父は仕事人間、母は何をしてるのかわからない。どうせ、二人共俺のことなんて関心ないのだから。
電話に出ることもないし、鳥塚が入れた留守録に気付くのは、仕事が終わって帰宅してからか、それとも翌日か――
両親のことを思い出すと家が気になった。脳裏にはお腹を空かせているであろうにゃん吉の顔が浮かぶ。
「今……何時です?俺って入院ですか?家に猫が居るんで帰りたいんですけど…」
「一応検査で1泊入院になってる。明日のCTスキャンの結果で午後には帰れるから。杉崎の猫、俺のトコで良ければ預かろうか?」
「え……いいんですか?」
にゃん吉は寂しがりやで他人になかなか懐かない猫だが、同じ種類の猫がいるマサの家ならまず安心だ。今は猫のことで頼める人は他に思いつかない。

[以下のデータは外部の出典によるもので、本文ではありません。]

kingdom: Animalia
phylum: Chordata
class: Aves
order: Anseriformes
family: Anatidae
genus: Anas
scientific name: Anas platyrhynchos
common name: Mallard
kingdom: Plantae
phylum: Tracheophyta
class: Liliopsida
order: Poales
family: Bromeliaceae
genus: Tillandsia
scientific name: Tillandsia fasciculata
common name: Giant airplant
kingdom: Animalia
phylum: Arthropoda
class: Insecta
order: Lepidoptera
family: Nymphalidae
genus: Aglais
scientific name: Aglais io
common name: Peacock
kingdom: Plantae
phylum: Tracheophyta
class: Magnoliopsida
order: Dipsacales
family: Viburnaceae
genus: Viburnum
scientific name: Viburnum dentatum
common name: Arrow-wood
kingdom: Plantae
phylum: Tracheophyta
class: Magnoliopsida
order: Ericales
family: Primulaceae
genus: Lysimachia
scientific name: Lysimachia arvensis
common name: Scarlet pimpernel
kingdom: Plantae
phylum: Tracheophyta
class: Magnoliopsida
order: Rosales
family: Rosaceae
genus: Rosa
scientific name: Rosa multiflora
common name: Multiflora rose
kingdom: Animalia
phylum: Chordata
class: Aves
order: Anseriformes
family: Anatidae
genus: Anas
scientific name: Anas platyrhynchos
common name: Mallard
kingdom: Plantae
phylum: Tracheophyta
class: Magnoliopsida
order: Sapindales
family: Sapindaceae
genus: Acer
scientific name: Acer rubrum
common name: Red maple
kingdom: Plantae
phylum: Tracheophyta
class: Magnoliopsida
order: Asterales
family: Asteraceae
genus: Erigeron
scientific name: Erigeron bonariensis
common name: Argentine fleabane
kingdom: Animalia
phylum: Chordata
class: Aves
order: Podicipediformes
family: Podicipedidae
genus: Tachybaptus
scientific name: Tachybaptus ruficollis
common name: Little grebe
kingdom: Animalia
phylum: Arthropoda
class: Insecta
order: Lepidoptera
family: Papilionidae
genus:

これ以上マサに迷惑をかけるのは本当に申し訳ない気持ちだったが、1泊くらいならにゃん吉も許してくれるだろう。
「……すいません、先生お願いします」
「分かった。悪いけどお前ん家の鍵借りるよ。あと、お父上にもう一度電話とメールしておく。とにかく今日はしっかり休んでおけよ?頭痛かったら明日は帰れないんだからな」
志信は自宅の鍵をバックから取り出し、如月の手のひらにそっと乗せた。
「先生……にゃん吉をお願いします」
「おぅ、任せとけ。うちにも可愛いにゃんこがいるから仲良くできるだろ」
去り際にもう一度いつもの優しい手で頭をくしゃりと撫でてくれる。
――昨日の今日で……またマサに迷惑をかけてる……俺はどうしようもない奴だ……
鳥塚が入院に必要なものを一通りそろえてくれたお陰で特に困ることもなく、また明日と言い病室を去る二人の教員の背中を見送りながら志信は張りつめていた気持ちがふっと和らぎ、睡魔も重なってその重い瞳を閉じた。